Reviewed by Mike Kuhlenbeck
Many mainstream reporters have been fired over the years for doing what poet Remi Kanazi does so well in his latest book Before the Next Bomb Drops: tell the truth about the nature of Israel’s bloody occupation of Palestine.
Kanazi breathes life into each word and every line, as every true artist does, and helps clear the dense fog of violence portrayed in the mainstream media. Journalist Chris Hedges has made the apt observation, “There is more truth, and perhaps finally more news, in Remi Kanazi’s poems than the pages of your daily newspaper or the sterile reports flashed across your screens.”
The overwhelming montage of bloody images depicting Palestine, Fallujah, Ferguson and other regions have been deliberately distorted in people’s minds. Israel’s brutal occupation of Gaza, its abuse of Palestinians and its allegiance with Western military forces such as The United States are exposed in emotional terms by the author. He translates the truth behind the lies of pro-Israel propagandists in business, politics, media and academia in his second volume of poetry Before The Next Bomb Drops: Rising Up From Brooklyn to Palestine, which is slated for release this month by Haymarket Books.
As with this New York-based author’s 2011 debut Poetic Injustice: Writings On Resistance and Palestine, Before The Next Bomb Drops has an even greater sense of urgency that cannot be ignored by the masses. Covering a wide range of topics such as US Imperialism in the Middle East to the struggle of #BlackLivesMatter, Kanazi’s impassioned cry for Human Rights is not a hollow chant but a call to action for the oppressed peoples of the world.
With the first poem in this collection, “Nakba,” Kanazi paints a grim and terrifying portrait of Palestinians undergoing changes under Israeli occupation. The poem’s title comes from the 1948 expulsion on what is known as “Nakba Day,” which commemorates the dark occasion when roughly 750,000 Palestinians were displaced following Israel’s 1947-48 “War of Independence.” The term “Nakba” comes from the Arabic term “al Nakba,” which means “The Catastrophe.”
Kanazi described the poem to Electronic Intifada as “intimate piece that focuses on the dispossession of my grandmother in 1948 and some of the realities the Nakba produced.”
The realities produced in the aftermath of that fateful period have been ignored for too long, especially by the peoples of the West who have in one way or another aided Israel in their conquests financially, militarily or through casual indifference. “Nakba,” with powerful lines of heartbreak and hope, helps set the tone of this important literary contribution. Filled with anger and desperation, Kanazi’s insight offers the reader much more than other writers who only offer self-pity or stale verses based on regurgitated news headlines.

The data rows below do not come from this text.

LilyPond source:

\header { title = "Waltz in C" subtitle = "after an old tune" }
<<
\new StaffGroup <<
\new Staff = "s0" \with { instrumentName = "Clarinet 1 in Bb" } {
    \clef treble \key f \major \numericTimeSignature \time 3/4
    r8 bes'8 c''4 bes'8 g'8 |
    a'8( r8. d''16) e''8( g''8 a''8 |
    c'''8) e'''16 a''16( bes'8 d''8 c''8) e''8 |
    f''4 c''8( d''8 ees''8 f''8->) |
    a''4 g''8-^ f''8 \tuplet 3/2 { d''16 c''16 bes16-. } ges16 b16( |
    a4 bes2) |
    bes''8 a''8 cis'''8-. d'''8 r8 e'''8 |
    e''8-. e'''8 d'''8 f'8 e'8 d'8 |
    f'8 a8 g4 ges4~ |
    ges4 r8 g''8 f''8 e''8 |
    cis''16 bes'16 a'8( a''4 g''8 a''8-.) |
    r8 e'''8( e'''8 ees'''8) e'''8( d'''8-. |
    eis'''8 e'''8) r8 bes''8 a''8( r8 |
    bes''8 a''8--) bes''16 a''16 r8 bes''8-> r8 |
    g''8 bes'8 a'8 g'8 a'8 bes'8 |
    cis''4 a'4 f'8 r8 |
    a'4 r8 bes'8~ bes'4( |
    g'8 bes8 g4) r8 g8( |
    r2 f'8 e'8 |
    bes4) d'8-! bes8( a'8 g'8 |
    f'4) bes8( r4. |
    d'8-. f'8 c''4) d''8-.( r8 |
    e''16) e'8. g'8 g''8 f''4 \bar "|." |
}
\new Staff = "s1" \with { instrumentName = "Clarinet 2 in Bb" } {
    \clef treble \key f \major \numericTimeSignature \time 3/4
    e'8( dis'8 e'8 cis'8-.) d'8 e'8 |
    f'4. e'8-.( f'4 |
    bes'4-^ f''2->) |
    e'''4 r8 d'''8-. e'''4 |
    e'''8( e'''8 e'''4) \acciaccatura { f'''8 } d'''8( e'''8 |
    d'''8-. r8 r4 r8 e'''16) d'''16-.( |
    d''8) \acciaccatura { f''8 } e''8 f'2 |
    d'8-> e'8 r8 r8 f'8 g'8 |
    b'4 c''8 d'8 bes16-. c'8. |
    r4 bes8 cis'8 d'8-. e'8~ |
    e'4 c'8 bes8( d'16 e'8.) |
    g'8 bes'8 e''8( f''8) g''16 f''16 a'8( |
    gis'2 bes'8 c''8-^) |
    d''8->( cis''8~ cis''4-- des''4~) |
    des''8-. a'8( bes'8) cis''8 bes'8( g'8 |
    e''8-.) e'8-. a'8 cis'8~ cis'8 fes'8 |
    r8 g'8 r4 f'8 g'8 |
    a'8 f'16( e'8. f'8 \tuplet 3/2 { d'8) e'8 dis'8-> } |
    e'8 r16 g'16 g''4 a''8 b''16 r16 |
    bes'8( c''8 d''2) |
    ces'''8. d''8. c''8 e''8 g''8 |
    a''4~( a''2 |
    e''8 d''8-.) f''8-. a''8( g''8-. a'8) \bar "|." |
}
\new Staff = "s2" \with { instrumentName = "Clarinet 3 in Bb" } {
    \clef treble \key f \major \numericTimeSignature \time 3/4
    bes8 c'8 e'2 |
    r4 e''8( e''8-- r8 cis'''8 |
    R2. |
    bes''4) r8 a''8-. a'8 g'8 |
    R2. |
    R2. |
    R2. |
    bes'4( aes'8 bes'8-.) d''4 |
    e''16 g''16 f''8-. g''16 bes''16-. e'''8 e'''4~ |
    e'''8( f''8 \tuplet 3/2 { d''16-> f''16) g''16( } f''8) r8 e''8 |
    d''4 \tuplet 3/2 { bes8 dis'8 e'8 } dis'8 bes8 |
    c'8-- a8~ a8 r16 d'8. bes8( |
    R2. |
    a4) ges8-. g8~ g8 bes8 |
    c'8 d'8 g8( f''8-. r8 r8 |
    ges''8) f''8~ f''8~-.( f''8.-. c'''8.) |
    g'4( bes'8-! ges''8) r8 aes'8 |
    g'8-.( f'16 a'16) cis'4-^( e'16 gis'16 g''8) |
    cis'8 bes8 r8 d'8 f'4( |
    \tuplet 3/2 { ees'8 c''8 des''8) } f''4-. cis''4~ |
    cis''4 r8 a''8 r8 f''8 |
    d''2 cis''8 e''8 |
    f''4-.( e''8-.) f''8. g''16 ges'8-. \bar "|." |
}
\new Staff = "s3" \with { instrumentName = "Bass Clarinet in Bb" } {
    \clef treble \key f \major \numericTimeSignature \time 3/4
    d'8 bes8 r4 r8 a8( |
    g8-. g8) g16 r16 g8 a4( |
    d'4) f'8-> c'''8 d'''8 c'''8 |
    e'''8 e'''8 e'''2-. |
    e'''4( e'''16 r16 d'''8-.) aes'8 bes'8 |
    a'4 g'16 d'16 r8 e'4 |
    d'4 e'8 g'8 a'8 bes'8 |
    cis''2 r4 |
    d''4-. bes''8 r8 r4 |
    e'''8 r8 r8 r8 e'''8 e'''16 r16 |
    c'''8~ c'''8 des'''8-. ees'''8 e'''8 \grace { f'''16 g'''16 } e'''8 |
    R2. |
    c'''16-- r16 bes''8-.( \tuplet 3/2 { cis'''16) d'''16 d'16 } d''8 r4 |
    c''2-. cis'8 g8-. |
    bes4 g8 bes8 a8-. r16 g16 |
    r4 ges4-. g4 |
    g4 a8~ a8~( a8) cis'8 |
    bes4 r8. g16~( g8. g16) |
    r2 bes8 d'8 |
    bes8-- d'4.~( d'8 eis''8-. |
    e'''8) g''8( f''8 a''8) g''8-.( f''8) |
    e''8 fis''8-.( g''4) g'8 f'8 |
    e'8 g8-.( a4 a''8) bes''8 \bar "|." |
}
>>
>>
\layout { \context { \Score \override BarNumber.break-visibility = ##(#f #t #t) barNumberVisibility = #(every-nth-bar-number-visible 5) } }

As with his previous work, Kanazi speaks of truths that causes allies to question their own convictions, sparing no one in his uncompromising quest for justice. In “This Poem Will Not End Apartheid,” he skillfully takes the edge of his pen and slices through the façade of activist academia, particularly “pseudo leftists,” whose “books about Israeli massacres are appreciated,” and yet “refuse to take bullets out of Israeli guns with your stances.”
The poem reflects a major problem with activism in the 21st Century. Simply understanding the injustices perpetrated against Palestinians and others does not stop the assault of bombs and bullets that plague every second of their lives. Even with the rise of social media and advancements with information technology, these achievements mean little unless people are willing to physically mobilize against oppression and, most importantly, against the oppressors themselves. As he writes, “silence is complicity.”
As an Advisory Committee member of the Palestinian Campaign for the Academic and Cultural Boycott of Israel, he does not simply prattle on about abstract ideals in hope of bettering humanity. The author, using poetry and spoken word performances as weapons against oppression, is about action, and does not fall into the same traps as the aforementioned “pseudo leftists.”
It is Kanazi’s humanity, along with his modern sensibilities, that makes his work so accessible even to people who do not read poetry. Whether one is political before reading this or not, it is bound to open readers’ eyes. The words printed on the page are just as provocative and energized as they are when recited by the author in a recording studio or live on the stage. At times poetic, at time polemical, at times both, this work should become an essential text to be placed proudly in one hand while the other hand clenches into a fist and is raised into the air.
To quote from the poem “Nakba”: “we will return/that is not a threat/not a wish/a hope/or a dream/but a promise.”
– Mike Kuhlenbeck contributed this article to PalestineChronicle.com.